Cela montre un mépris pour l’inclusion. Les développeurs ne considèrent pas l’accessibilité comme une priorité, et c’est une grave erreur. Les personnes aveugles, comme tout le monde, ont besoin d’accéder à ces services pour accomplir des tâches quotidiennes, professionnelles ou administratives. Ignorer cela, c’est nous exclure de la vie numérique.
Il est compréhensible que l’adaptation de certains bâtiments anciens puisse être complexe et coûteuse. Mais d’un point de vue technologique, il n’y a aucune excuse pour ne pas rendre les services en ligne accessibles. Les outils existent, les connaissances sont là. Il suffit de s’en préoccuper.
Aveugle ne veut pas dire incapable : combattre les stéréotypes
Enfin, il est important de mentionner un stéréotype tenace et particulièrement blessant : celui qui associe le handicap visuel à une déficience intellectuelle. Il n’est pas rare que des personnes s’adressent à moi en parlant plus fort, comme si le fait d’être aveugle impliquait aussi des difficultés de compréhension. Elles vont articuler de manière exagérée ou simplifier leur vocabulaire, pensant bien faire.
Ce comportement révèle une profonde méconnaissance du handicap.

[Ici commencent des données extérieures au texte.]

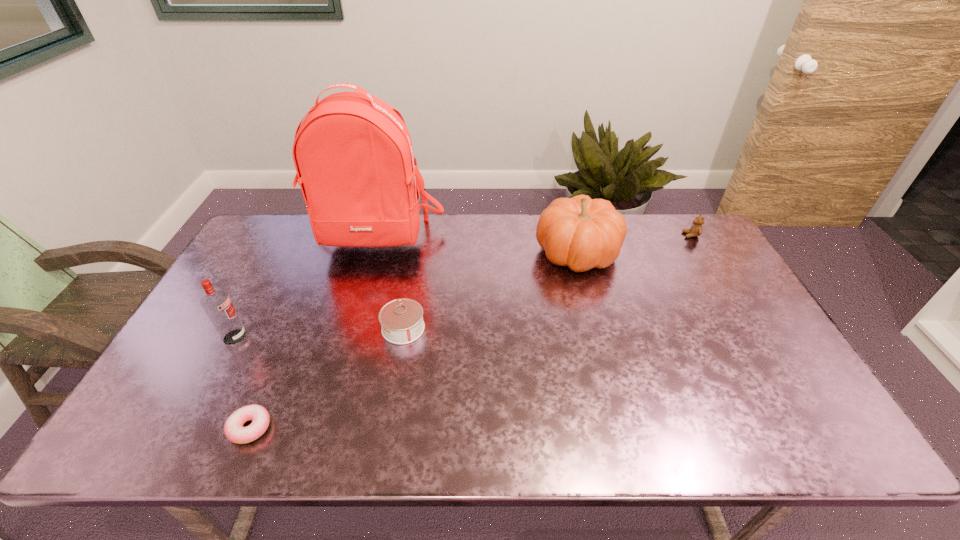
I want to click on object at the left edge, so click(x=217, y=304).

This screenshot has height=540, width=960. I want to click on object present at the right edge, so click(x=696, y=229).

Identify the location of object located at the far right corner. (696, 229).

This screenshot has height=540, width=960. In the image, there is a desktop. In order to click on vacant space at the far edge in this screenshot , I will do `click(446, 215)`.

Where is `vacant space at the near edge of the desktop`? The width and height of the screenshot is (960, 540). vacant space at the near edge of the desktop is located at coordinates (375, 432).

Find the location of a particular element. free space at the left edge of the desktop is located at coordinates pyautogui.click(x=249, y=313).

This screenshot has height=540, width=960. I want to click on vacant area at the right edge, so click(x=762, y=364).

At what (x,y) coordinates should I click in order to perform the action: click on vacant space at the far left corner of the desktop. Please return your answer as a coordinate pair (x, y). Looking at the image, I should click on [276, 232].

The image size is (960, 540). In order to click on vacant space at the near left corner of the desktop in this screenshot , I will do pyautogui.click(x=156, y=430).

I want to click on vacant point at the near right corner, so click(845, 451).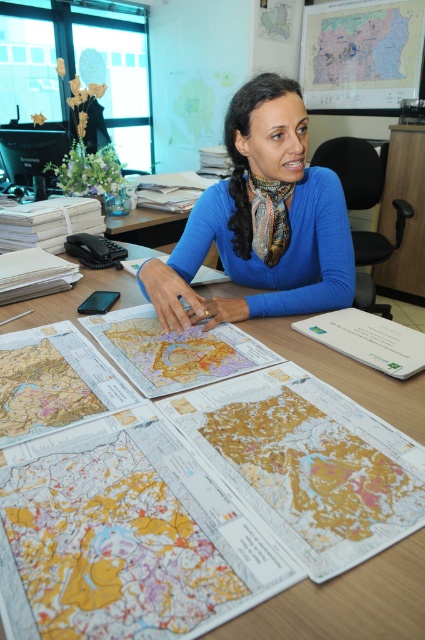
Where is the blue silk scarf at center located in terms of coordinates?

The blue silk scarf at center is located at coordinates point (260, 220).

You are an office assistant who needs to place a new document on the desk. The desk has limited space between the blue silk scarf at center and the paper maps at center. What is the minimum width of the desk required to accommodate both items without overlapping?

The blue silk scarf at center and the paper maps at center are 8.87 inches apart. Therefore, the desk must be at least 8.87 inches wide to fit both items without overlapping.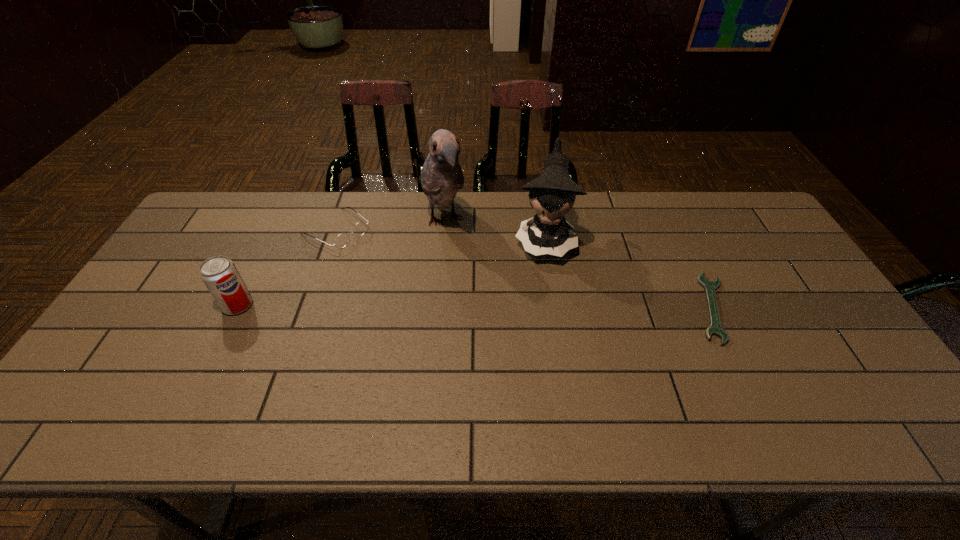
You are a GUI agent. You are given a task and a screenshot of the screen. Output one action in this format:
    pyautogui.click(x=<x>, y=<y>)
    Task: Click on the vacant space on the desktop that is between the leftmost object and the shortest object and is positioned at the face of the fourth shortest object
    The image size is (960, 540).
    Given the screenshot: What is the action you would take?
    [539, 307]

Where is `free space on the desktop that is between the third tallest object and the rightmost object and is positioned through the lenses of the fourth object from right to left`? The image size is (960, 540). free space on the desktop that is between the third tallest object and the rightmost object and is positioned through the lenses of the fourth object from right to left is located at coordinates (455, 306).

Locate an element on the screen. The height and width of the screenshot is (540, 960). vacant space on the desktop that is between the third shortest object and the shortest object and is positioned on the front-facing side of the third object from right to left is located at coordinates (480, 307).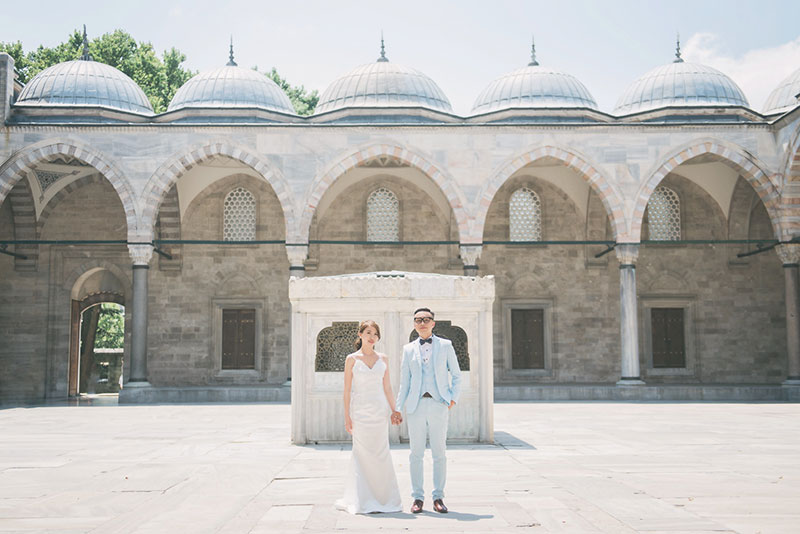
The height and width of the screenshot is (534, 800). I want to click on archway, so click(x=96, y=345).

Être aveugle ne signifie pas être incapable. Nous avons simplement perdu la vue, pas notre capacité à interagir intelligemment avec le monde. Ce type de comportement, même s’il part d’une bonne intention, est profondément infantilisant. Il est important de parler aux personnes aveugles comme à n’importe qui d’autre, sans présupposer une quelconque déficience supplémentaire.

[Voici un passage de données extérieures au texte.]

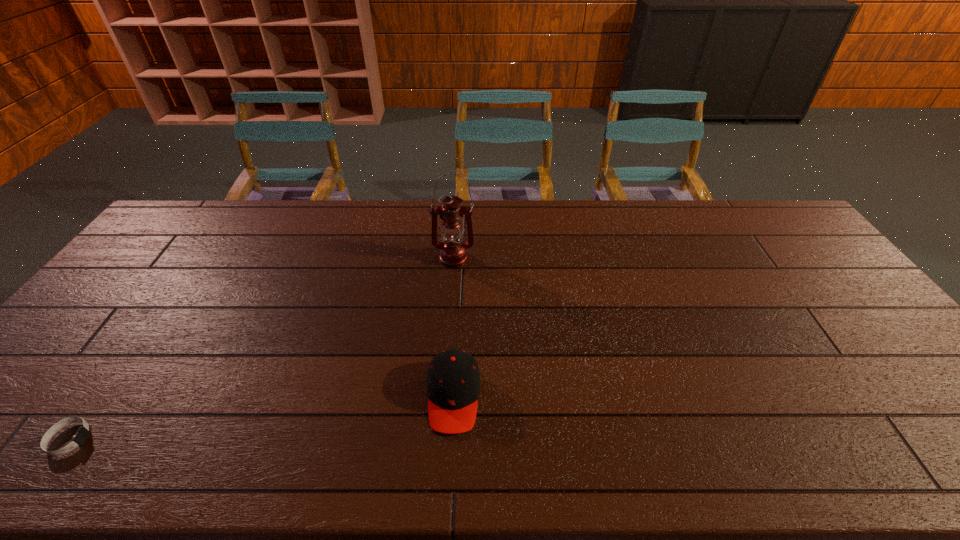
Where is `the tallest object`? the tallest object is located at coordinates (453, 252).

Where is `the farthest object`? the farthest object is located at coordinates (453, 252).

Locate an element on the screen. The image size is (960, 540). the second tallest object is located at coordinates (453, 384).

Find the location of `the shortest object`. the shortest object is located at coordinates (82, 434).

Where is `wristband`? wristband is located at coordinates (82, 434).

This screenshot has width=960, height=540. In order to click on free spot located on the back of the farthest object in this screenshot , I will do `click(455, 224)`.

Where is `vacant space located 0.080m on the front-facing side of the second shortest object`? This screenshot has width=960, height=540. vacant space located 0.080m on the front-facing side of the second shortest object is located at coordinates (449, 472).

The image size is (960, 540). I want to click on free location located on the outer surface of the shortest object, so click(x=231, y=439).

Locate an element on the screen. The height and width of the screenshot is (540, 960). cap positioned at the near edge is located at coordinates (453, 384).

Locate an element on the screen. The image size is (960, 540). wristband located in the near edge section of the desktop is located at coordinates (82, 434).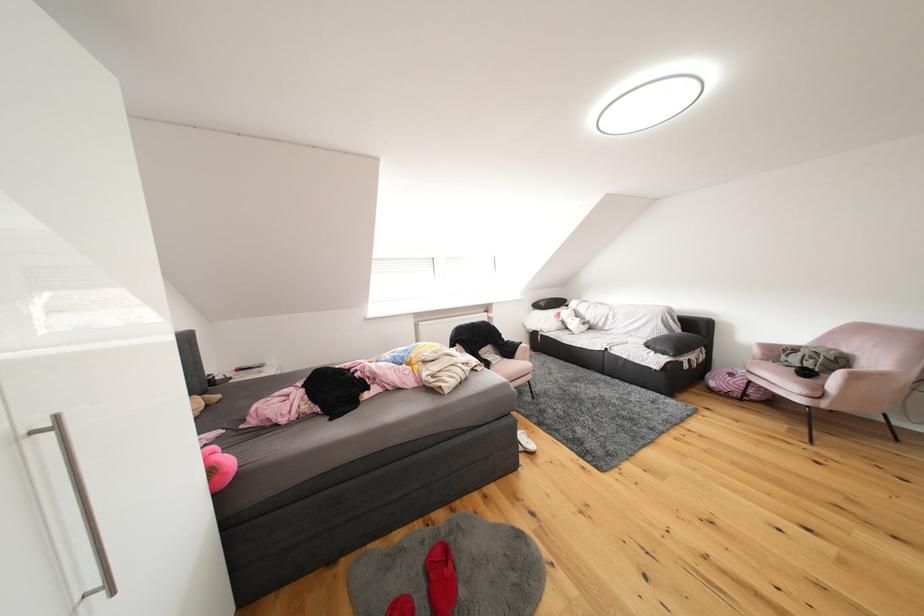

Changer notre regard, c’est changer notre monde
Le regard que la société porte sur les personnes aveugles est souvent marqué par des idées reçues, des incompréhensions et des maladresses. Mais il est possible de changer cela. En parlant directement à une personne aveugle, en respectant ses choix, en proposant une aide appropriée sans prendre des initiatives maladroites, nous pouvons créer des interactions plus respectueuses et inclusives.
L’accessibilité, qu’elle soit physique ou numérique, est un droit. Et chacun, à son échelle, peut contribuer à rendre le monde plus accessible pour tous. En apprenant à mieux comprendre le handicap visuel, nous apprenons à voir au-delà des apparences pour reconnaître la personne derrière le handicap.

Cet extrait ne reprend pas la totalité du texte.